India’s population is likely to stabilise by around 2080 at 1.8-1.9 billion as the country’s total fertility rate (TFR) continues to fall below replacement level, a senior demographer has said.
India is in the midst of a sharp demographic transition, with the TFR dropping from 3.5 in 2000 to 1.9 today, said Indian Association for the Study of Population (IASP) general secretary Anil Chandran. “This is a drastic decline,” he told PTI, adding that current projections show India’s population peaking at under two billion before plateauing.
Chandran attributed the fall in fertility to rising development indicators, particularly higher female literacy, delayed marriage and expanded economic opportunities for women, which have reshaped family-size preferences. Greater access to contraception and better awareness of reproductive choices have further accelerated the drop, he said.

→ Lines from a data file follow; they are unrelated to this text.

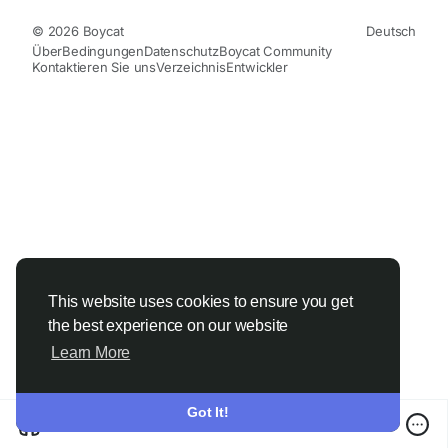
© 2026 Boycat
Deutsch
Über
Bedingungen
Datenschutz
Boycat Community
Kontaktieren Sie uns
Verzeichnis
Entwickler
This website uses cookies to ensure you get
the best experience on our website
Learn More
Got It!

Kerala, which achieved replacement-level fertility in the late 1980s, now has a TFR of about 1.5. West Bengal has seen an equally steep decline: its TFR fell from 1.7 in 2013 to 1.3 in 2023, according to the latest Sample Registration System report. The state is now among those with the lowest fertility rates in India, alongside Tamil Nadu and just above Delhi.
While births decline, life expectancy continues to rise, creating fresh pressures around elderly care, Chandran noted. With more people living beyond 60 and younger populations migrating for work, he said, solutions such as community day-care centres for seniors are gaining attention.
The IASP, founded in 1971 and comprising around 1,100 demographers and population scientists, engages with bodies including UNFPA, Population Council and the Population Foundation of India on such trends and emerging policy challenges.